- CONSIGNE
Réponds aux questions suivantes à partir de l'extrait sur le Psaume 63 donné ci-dessous.
1. Quelle heure est-il au début de l'extrait ?
2. Que pourrait devenir la « terre aride » selon l'extrait ?
3. D'après la citation d'Augustin, en qui le cœur trouvera-t-il le repos ?

J’ai soif : le Psaume 63 (62)

Lire le Psaume 63 (62)

Il est 5h. Au bout de la nuit, mon corps s’éveille en même temps que la ville reprend ses ébats. Mon cœur ajuste ses battements à la nouveauté du jour qui commence. J’ai soif. Mon corps a soif, mais surtout mon cœur. Il a toujours soif, mon cœur. Même la nuit, au plus profond de mon sommeil, mon cœur a soif. Mes rêves me le disent! Le jour me surprend aussi à chercher une source. Je m’arrête souvent auprès des fontaines que je rencontre sur ma route quotidienne.

     J’ai soif, constamment j’ai soif. Je ne suis qu’une « terre aride, desséchée, sans eau » (v. 2) Je pourrais devenir un jardin, un verger, une forêt. Mais je ne suis qu’une terre aride, un désert. Cette pauvreté, il m’arrive souvent d’en souffrir. Mais je dois reconnaître que c’est elle qui me fait vivre. Le désir qui m’habite me met en mouvement. Il me dynamise. Il me met en quête, en recherche, en appel…

     Je ne suis que désir. Immense désir d’une immense source. « Mon Dieu, je te cherche, j’ai soif de toi » (v. 2). Rien de moins : c’est de lui-même que j’ai soif. Le grand Augustin le proclamait : « Nous sommes faits pour toi, Seigneur, et notre cœur n’aura de repos qu’en toi. »

- DONNÉES
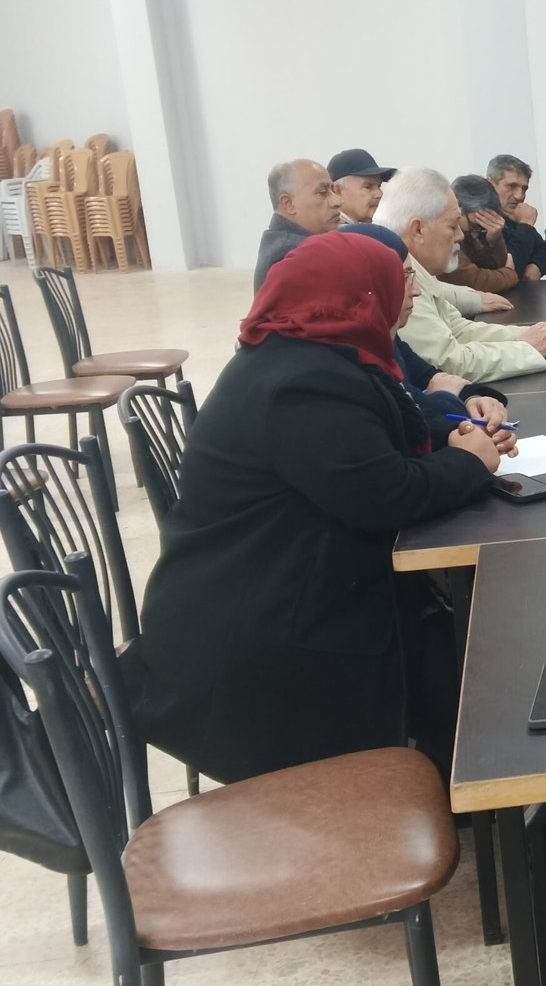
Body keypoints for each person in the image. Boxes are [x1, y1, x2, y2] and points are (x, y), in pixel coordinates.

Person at [121, 231, 499, 784]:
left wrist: (451, 437)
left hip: (285, 584)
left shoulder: (314, 352)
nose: (414, 292)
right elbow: (386, 496)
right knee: (464, 666)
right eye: (397, 282)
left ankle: (476, 793)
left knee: (459, 656)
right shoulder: (302, 385)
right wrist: (469, 463)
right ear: (356, 297)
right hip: (266, 645)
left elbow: (381, 433)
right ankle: (490, 803)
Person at [378, 168, 546, 383]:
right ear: (418, 230)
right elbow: (449, 362)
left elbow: (459, 330)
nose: (460, 236)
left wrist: (527, 336)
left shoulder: (415, 269)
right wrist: (530, 349)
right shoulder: (397, 277)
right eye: (452, 226)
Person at [341, 221, 520, 436]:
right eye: (404, 278)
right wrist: (448, 400)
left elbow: (432, 377)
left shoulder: (389, 339)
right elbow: (415, 420)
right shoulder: (351, 359)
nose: (416, 291)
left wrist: (475, 400)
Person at [253, 159, 341, 290]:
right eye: (323, 192)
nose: (338, 201)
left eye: (334, 190)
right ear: (288, 204)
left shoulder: (282, 242)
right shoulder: (293, 255)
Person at [438, 175, 520, 293]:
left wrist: (494, 240)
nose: (475, 235)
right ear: (458, 207)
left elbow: (492, 269)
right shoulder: (442, 232)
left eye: (482, 229)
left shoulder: (474, 231)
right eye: (474, 226)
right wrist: (509, 274)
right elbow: (473, 281)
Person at [487, 153, 546, 281]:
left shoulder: (513, 216)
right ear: (490, 184)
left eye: (524, 189)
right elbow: (510, 267)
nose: (519, 196)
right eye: (511, 186)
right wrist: (526, 224)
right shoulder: (482, 220)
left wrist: (537, 266)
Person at [328, 147, 396, 224]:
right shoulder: (327, 229)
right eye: (368, 187)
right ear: (337, 191)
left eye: (379, 186)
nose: (379, 194)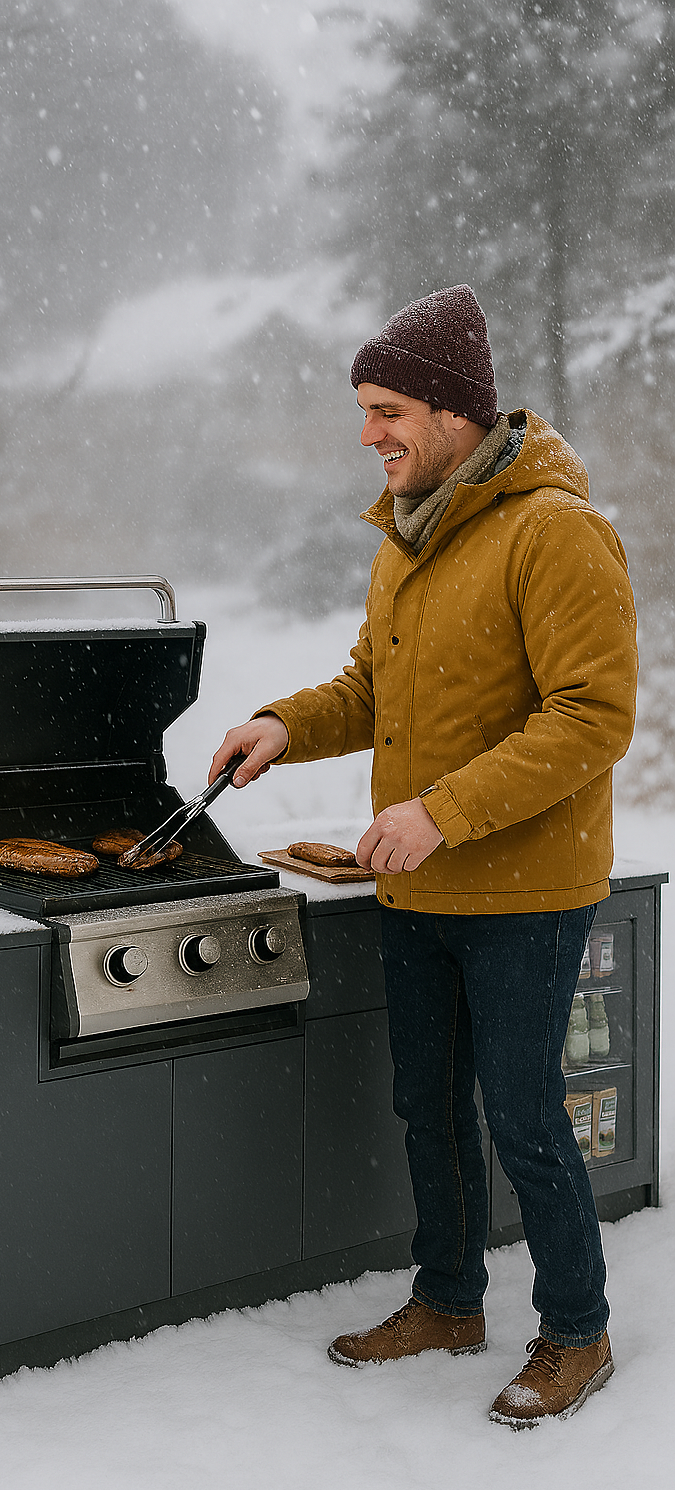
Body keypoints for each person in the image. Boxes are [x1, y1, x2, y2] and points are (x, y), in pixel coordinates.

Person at [210, 284, 638, 1427]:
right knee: (427, 1108)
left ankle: (576, 1333)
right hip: (418, 887)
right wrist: (287, 725)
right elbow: (372, 687)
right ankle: (448, 1299)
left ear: (455, 410)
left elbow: (591, 716)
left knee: (523, 1117)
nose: (370, 435)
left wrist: (442, 810)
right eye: (363, 409)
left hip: (521, 889)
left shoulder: (557, 534)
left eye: (388, 408)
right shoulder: (406, 537)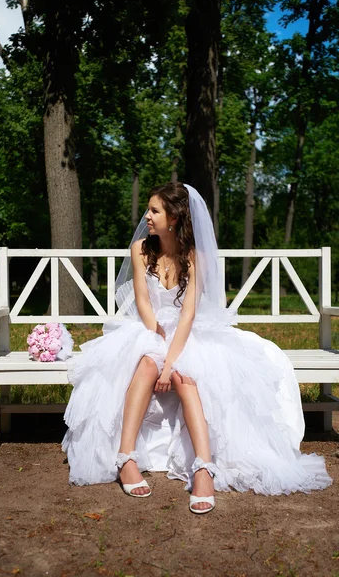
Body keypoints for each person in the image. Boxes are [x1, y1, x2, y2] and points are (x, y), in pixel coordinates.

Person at [62, 182, 332, 514]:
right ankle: (125, 457)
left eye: (155, 210)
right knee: (146, 362)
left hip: (188, 332)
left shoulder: (194, 256)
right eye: (149, 209)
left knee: (185, 374)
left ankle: (204, 467)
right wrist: (158, 345)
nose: (147, 216)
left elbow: (188, 313)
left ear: (174, 217)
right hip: (149, 327)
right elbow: (143, 303)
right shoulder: (140, 250)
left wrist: (171, 361)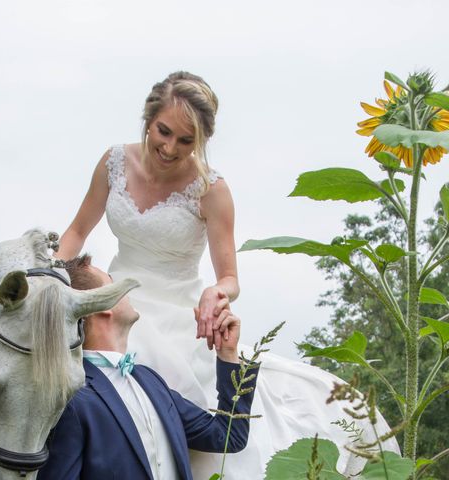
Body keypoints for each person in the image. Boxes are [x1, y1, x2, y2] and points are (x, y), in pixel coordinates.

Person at [56, 71, 399, 478]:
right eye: (163, 132)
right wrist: (54, 279)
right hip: (117, 298)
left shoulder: (211, 189)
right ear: (148, 119)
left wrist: (217, 293)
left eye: (186, 141)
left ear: (202, 140)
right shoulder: (114, 162)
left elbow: (230, 277)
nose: (169, 148)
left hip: (178, 311)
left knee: (177, 402)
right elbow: (77, 231)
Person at [37, 255, 258, 480]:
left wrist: (228, 354)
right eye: (113, 283)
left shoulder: (150, 380)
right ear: (102, 305)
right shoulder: (71, 400)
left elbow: (228, 436)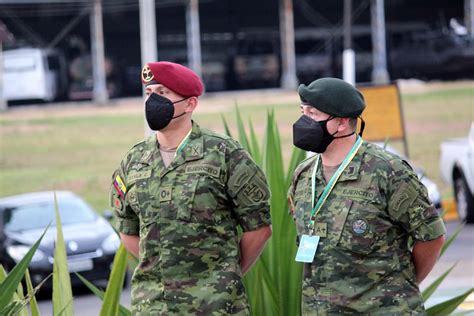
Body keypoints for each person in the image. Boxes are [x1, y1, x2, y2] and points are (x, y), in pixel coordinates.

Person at [110, 61, 272, 315]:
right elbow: (128, 231)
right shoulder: (134, 160)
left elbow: (259, 229)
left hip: (216, 305)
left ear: (190, 104)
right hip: (153, 306)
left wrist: (224, 273)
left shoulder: (225, 154)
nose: (152, 101)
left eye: (163, 93)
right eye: (149, 94)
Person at [287, 78, 446, 314]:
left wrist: (401, 288)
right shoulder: (304, 174)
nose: (304, 121)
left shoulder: (386, 171)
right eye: (303, 111)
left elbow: (431, 236)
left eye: (313, 113)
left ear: (341, 122)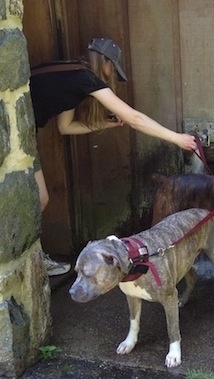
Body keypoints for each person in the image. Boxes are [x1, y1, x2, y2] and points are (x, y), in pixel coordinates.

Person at [30, 37, 197, 276]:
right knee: (40, 198)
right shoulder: (85, 78)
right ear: (105, 61)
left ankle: (33, 258)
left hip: (23, 135)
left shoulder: (71, 74)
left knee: (40, 198)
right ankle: (31, 260)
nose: (110, 76)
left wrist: (107, 125)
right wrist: (177, 139)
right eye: (112, 69)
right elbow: (135, 118)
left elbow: (65, 127)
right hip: (14, 134)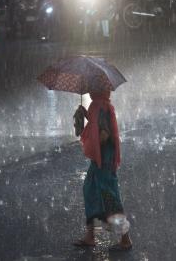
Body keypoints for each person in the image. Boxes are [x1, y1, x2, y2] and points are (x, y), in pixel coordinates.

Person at [74, 91, 132, 251]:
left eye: (93, 86)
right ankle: (90, 236)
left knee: (108, 195)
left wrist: (93, 141)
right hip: (104, 158)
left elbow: (104, 134)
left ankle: (125, 237)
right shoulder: (103, 105)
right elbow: (100, 125)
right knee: (91, 190)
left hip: (103, 158)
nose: (90, 90)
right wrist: (87, 115)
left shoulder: (99, 106)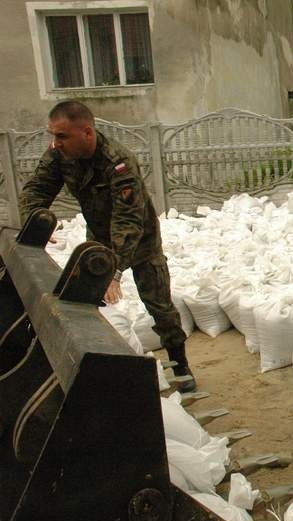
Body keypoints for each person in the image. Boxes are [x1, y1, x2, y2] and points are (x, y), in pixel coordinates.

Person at [18, 100, 196, 392]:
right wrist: (34, 221)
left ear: (86, 132)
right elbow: (37, 188)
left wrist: (113, 272)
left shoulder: (118, 162)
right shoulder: (58, 155)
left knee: (159, 305)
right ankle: (95, 365)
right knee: (86, 300)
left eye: (62, 136)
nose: (55, 142)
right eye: (53, 135)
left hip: (140, 240)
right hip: (98, 239)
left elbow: (128, 220)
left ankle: (180, 363)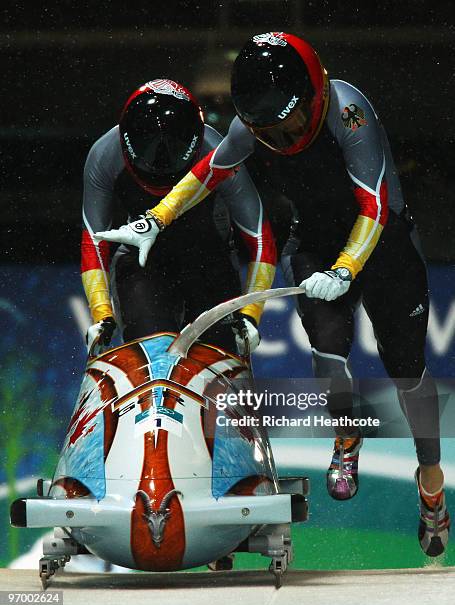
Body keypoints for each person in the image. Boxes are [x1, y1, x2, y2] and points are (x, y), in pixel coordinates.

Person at [98, 35, 450, 557]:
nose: (283, 139)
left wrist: (348, 268)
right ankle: (348, 435)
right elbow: (208, 172)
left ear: (316, 97)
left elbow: (374, 207)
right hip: (315, 243)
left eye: (291, 125)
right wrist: (157, 217)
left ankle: (431, 481)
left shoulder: (351, 115)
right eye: (269, 132)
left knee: (408, 371)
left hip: (384, 244)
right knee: (328, 344)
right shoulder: (253, 128)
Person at [82, 78, 276, 359]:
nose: (160, 160)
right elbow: (93, 241)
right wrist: (102, 314)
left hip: (210, 263)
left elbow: (260, 238)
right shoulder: (103, 156)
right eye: (149, 147)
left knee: (214, 357)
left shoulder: (218, 150)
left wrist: (249, 315)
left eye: (173, 148)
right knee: (153, 354)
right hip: (143, 266)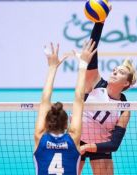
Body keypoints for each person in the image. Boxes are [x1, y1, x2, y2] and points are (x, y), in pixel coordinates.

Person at [78, 7, 137, 175]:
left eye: (121, 72)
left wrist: (89, 147)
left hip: (100, 146)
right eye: (115, 69)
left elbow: (115, 144)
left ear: (127, 83)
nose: (115, 71)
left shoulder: (124, 108)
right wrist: (99, 22)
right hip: (77, 140)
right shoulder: (97, 84)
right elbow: (92, 56)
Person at [33, 40, 97, 175]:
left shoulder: (40, 137)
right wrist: (83, 64)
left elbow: (45, 101)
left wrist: (52, 68)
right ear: (67, 123)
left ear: (47, 122)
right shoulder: (73, 138)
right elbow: (79, 99)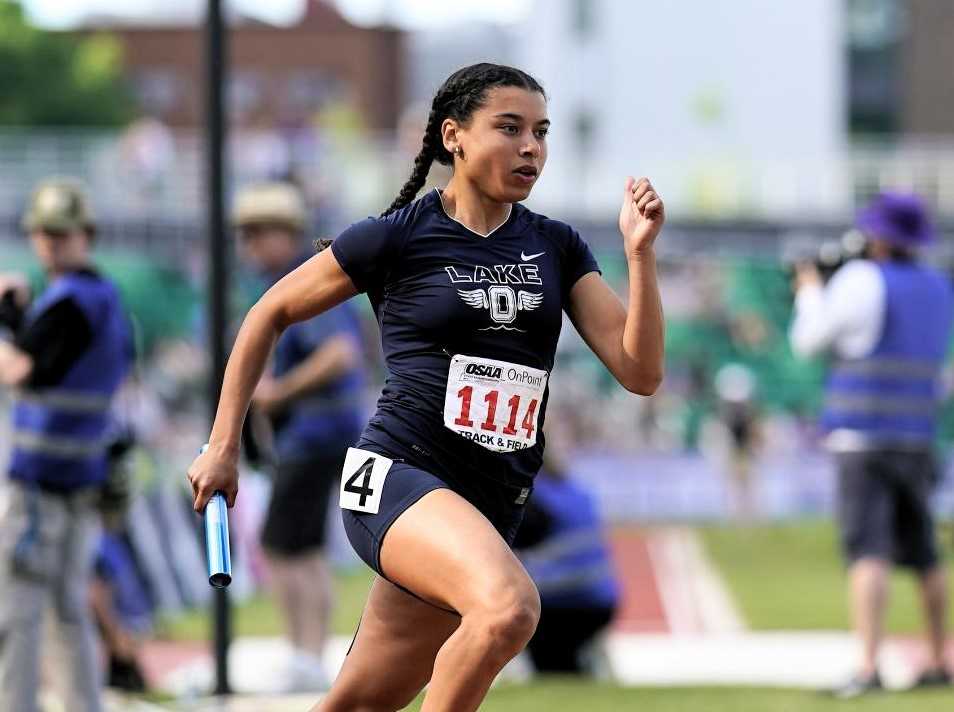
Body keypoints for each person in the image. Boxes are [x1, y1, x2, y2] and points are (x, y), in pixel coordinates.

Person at [187, 62, 665, 712]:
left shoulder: (557, 247)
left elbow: (640, 372)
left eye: (541, 132)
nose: (531, 147)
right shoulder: (398, 237)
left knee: (358, 703)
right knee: (509, 610)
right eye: (509, 128)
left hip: (489, 501)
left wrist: (640, 256)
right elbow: (266, 313)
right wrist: (222, 446)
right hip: (396, 475)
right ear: (454, 136)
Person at [789, 192, 953, 697]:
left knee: (870, 551)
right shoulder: (938, 285)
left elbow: (809, 341)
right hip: (918, 435)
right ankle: (938, 659)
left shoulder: (862, 280)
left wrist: (811, 290)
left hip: (863, 437)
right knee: (925, 554)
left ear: (879, 236)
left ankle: (868, 664)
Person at [0, 178, 133, 712]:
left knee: (18, 616)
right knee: (68, 615)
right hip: (81, 482)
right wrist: (19, 319)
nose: (52, 242)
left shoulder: (71, 301)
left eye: (61, 233)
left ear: (86, 234)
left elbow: (24, 369)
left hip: (40, 489)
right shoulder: (104, 297)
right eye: (45, 233)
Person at [232, 181, 367, 691]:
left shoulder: (306, 282)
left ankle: (303, 654)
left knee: (282, 546)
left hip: (314, 435)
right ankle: (308, 654)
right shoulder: (310, 277)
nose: (247, 246)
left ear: (284, 234)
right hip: (322, 433)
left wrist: (279, 391)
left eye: (255, 234)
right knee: (302, 548)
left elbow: (340, 354)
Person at [512, 457, 620, 674]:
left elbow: (518, 537)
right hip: (601, 599)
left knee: (549, 665)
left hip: (555, 600)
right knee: (567, 662)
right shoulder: (579, 491)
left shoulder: (530, 495)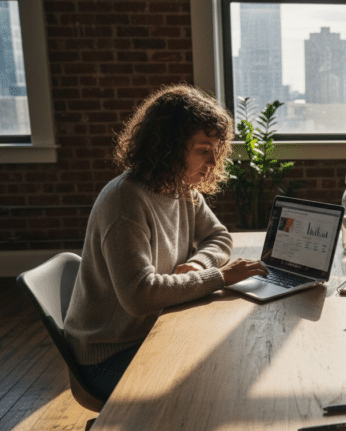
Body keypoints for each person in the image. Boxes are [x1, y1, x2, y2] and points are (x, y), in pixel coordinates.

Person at [64, 84, 268, 400]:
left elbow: (219, 236)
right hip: (108, 356)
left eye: (217, 149)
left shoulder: (182, 190)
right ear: (168, 146)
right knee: (216, 386)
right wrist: (220, 276)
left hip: (153, 331)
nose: (213, 161)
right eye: (203, 150)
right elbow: (139, 295)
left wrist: (198, 264)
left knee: (235, 362)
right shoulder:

- RÉPONSE
1. Il est 5h.
2. Un jardin, un verger, une forêt.
3. En toi, Seigneur.